Sieve weights and their smoothings

TL;DR

This paper analyzes the asymptotic behavior of moments of smoothed divisor sums of the Möbius function, revealing how the main contributions shift depending on the level of smoothing and the size of moments, with implications for sieve weights.

Contribution

It provides a detailed asymptotic analysis of divisor sum moments, identifying thresholds where the main contributions change, and explores analogous phenomena in finite fields and permutations.

Findings

Main contributions shift from large prime factors to many prime factors as moments increase.

Threshold for 'small' moments depends on the binomial coefficient and smoothing level.

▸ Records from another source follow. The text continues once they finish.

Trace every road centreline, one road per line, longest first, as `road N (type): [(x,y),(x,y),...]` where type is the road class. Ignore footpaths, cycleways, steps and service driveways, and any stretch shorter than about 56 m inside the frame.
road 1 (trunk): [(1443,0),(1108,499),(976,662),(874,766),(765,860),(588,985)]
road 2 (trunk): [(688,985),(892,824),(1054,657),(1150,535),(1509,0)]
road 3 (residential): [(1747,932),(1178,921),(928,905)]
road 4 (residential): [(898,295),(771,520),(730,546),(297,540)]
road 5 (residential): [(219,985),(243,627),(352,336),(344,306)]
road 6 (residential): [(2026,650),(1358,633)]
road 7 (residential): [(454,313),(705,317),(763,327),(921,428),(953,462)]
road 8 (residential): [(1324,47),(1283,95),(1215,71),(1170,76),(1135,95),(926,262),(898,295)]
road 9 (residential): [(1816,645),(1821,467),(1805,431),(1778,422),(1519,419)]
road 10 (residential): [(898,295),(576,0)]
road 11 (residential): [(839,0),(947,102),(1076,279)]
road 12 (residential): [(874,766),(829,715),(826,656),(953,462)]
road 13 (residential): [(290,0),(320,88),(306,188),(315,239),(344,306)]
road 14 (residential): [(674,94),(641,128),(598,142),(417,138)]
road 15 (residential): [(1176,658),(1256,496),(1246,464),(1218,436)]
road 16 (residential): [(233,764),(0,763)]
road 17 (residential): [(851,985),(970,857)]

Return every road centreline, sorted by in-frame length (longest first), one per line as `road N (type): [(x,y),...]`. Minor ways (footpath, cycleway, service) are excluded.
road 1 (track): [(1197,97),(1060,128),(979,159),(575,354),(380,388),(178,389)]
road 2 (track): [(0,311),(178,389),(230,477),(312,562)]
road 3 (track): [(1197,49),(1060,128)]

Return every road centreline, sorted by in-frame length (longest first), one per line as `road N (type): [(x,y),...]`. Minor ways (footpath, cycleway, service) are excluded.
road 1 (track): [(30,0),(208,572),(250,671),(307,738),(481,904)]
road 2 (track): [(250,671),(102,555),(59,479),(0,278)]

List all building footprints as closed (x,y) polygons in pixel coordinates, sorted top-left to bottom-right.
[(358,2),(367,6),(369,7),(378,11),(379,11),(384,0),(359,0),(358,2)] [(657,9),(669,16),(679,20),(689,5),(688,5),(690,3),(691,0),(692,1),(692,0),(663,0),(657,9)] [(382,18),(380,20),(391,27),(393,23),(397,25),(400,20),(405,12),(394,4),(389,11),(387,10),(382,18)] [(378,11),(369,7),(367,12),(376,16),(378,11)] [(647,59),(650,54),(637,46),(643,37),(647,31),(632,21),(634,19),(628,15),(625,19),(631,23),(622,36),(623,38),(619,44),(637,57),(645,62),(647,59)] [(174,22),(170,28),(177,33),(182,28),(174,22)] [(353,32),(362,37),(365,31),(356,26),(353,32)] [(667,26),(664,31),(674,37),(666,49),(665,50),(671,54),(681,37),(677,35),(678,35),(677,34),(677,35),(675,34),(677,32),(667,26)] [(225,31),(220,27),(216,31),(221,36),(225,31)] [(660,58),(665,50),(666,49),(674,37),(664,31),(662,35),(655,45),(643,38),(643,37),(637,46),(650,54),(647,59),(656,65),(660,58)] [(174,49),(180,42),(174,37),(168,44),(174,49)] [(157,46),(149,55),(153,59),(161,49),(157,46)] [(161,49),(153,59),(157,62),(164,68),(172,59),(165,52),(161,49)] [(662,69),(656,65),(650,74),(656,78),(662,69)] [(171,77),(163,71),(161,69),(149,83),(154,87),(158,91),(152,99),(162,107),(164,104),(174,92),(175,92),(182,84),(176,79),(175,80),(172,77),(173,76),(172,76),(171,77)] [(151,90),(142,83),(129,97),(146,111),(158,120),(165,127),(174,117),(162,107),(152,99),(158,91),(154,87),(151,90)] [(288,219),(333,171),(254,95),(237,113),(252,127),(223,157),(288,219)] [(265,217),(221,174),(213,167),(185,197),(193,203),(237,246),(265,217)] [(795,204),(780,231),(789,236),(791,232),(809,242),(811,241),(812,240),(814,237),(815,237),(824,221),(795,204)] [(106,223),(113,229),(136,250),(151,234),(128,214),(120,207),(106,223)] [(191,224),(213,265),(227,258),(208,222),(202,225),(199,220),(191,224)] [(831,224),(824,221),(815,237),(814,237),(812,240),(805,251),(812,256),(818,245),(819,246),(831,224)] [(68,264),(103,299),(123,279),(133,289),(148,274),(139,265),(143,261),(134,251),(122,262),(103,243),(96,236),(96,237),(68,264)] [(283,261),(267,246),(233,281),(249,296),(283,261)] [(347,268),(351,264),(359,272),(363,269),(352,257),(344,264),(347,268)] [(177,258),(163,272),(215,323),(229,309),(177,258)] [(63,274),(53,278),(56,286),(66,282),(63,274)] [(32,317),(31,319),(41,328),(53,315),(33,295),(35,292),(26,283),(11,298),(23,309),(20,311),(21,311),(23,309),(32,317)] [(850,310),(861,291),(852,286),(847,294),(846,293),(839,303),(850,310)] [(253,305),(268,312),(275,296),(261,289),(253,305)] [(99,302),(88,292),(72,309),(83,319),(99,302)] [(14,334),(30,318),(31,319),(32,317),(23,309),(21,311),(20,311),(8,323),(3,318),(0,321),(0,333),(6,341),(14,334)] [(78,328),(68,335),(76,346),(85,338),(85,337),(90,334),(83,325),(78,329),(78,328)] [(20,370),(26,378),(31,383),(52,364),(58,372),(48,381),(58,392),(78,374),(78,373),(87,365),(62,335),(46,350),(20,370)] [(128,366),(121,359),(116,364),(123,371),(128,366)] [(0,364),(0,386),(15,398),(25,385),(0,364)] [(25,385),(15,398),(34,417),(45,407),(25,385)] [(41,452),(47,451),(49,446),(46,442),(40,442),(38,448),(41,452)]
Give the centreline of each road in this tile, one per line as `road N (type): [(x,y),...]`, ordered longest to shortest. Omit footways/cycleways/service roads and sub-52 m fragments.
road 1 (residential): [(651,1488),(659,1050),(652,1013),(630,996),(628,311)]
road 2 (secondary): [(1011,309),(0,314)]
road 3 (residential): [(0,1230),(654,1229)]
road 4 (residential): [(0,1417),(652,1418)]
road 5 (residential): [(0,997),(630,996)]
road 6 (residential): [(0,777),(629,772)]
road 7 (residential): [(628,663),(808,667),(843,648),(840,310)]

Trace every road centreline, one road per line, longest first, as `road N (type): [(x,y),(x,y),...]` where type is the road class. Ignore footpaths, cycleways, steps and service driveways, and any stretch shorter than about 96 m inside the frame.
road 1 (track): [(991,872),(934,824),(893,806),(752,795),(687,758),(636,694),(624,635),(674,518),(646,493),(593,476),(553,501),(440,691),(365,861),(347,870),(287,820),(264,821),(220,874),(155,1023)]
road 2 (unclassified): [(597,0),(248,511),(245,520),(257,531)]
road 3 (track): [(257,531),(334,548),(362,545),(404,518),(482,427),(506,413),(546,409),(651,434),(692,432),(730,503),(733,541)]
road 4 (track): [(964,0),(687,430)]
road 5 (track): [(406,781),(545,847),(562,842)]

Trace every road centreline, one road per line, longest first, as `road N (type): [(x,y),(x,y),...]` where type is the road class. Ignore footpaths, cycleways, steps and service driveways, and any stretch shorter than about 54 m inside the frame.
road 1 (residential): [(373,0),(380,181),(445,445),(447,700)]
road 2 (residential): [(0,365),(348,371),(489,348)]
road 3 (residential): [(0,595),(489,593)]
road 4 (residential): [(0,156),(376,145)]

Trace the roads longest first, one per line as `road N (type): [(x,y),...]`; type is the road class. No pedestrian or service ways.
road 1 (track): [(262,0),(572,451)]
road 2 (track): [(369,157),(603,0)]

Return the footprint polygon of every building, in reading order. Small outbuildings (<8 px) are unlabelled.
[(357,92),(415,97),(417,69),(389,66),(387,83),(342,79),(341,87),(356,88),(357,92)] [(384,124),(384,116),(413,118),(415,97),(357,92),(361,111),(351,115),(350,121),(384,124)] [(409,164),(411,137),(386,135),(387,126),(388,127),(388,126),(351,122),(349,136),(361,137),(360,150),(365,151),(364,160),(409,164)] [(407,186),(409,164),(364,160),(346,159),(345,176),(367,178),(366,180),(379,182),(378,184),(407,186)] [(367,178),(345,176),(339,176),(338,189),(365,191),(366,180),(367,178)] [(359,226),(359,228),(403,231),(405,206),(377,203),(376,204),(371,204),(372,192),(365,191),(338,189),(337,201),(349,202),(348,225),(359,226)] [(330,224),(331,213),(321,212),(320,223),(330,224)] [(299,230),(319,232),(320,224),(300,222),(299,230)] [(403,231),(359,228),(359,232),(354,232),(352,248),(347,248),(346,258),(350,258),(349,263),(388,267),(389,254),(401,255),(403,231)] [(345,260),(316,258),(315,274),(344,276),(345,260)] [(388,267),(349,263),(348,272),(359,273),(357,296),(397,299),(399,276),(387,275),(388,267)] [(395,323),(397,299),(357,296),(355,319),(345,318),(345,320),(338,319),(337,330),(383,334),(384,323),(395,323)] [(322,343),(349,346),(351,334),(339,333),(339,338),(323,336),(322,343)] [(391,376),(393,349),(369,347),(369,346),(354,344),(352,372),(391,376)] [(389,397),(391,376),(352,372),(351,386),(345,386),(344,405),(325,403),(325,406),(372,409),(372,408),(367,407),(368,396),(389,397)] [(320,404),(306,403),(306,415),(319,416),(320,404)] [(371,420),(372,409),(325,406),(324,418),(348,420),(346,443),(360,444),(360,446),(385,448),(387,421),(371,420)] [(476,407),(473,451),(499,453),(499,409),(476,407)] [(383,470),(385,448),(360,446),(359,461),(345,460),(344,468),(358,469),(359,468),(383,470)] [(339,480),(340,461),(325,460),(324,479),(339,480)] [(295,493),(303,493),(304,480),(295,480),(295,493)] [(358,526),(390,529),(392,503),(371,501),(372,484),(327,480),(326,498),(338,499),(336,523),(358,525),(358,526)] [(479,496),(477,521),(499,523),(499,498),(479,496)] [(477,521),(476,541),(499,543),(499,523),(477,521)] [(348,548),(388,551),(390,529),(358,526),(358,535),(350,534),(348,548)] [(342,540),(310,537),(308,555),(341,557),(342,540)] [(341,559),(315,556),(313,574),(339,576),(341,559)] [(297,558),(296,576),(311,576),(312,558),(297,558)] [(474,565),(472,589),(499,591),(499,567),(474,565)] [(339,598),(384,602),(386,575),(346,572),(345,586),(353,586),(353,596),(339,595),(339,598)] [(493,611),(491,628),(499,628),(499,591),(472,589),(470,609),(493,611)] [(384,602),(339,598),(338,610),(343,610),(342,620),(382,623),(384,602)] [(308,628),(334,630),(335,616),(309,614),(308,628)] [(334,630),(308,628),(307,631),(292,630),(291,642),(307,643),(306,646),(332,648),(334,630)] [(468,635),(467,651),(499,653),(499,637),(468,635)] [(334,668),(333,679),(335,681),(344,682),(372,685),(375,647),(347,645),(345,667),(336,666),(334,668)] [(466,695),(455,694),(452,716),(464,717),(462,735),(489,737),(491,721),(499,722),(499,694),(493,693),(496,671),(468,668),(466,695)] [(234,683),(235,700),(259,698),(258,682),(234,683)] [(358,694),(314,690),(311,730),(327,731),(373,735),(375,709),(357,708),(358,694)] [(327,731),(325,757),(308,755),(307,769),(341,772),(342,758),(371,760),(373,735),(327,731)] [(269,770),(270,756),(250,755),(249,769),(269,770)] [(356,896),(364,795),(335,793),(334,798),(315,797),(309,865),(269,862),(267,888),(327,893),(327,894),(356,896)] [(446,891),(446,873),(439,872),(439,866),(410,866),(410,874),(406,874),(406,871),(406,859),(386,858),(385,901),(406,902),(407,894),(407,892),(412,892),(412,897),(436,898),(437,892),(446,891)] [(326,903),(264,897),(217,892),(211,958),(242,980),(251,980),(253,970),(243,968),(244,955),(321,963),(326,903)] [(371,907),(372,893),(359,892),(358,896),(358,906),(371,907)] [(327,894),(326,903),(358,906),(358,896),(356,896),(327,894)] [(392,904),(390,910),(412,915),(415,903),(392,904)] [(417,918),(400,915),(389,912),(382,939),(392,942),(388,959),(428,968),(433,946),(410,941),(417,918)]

Different behaviors observed in finite fields and permutations, explained via Dirichlet characters.

Abstract

We obtain asymptotic formulas for the $2k$th moments of partially smoothed divisor sums of the M\"obius function. When $2k$ is small compared with $A$, the level of smoothing, then the main contribution to the moments come from integers with only large prime factors, as one would hope for in sieve weights. However if $2k$ is any larger, compared with $A$, then the main contribution to the moments come from integers with quite a few prime factors, which is not the intention when designing sieve weights. The threshold for "small" occurs when $A=\frac 1{2k} \binom{2k}{k}-1$. One can ask analogous questions for polynomials over finite fields and for permutations, and in these cases the moments behave rather differently, with even less cancellation in the divisor sums. We give, we hope, a plausible explanation for this phenomenon, by studying the analogous sums for Dirichlet characters, and obtaining each type of behaviour depending on whether or not the character is "exceptional".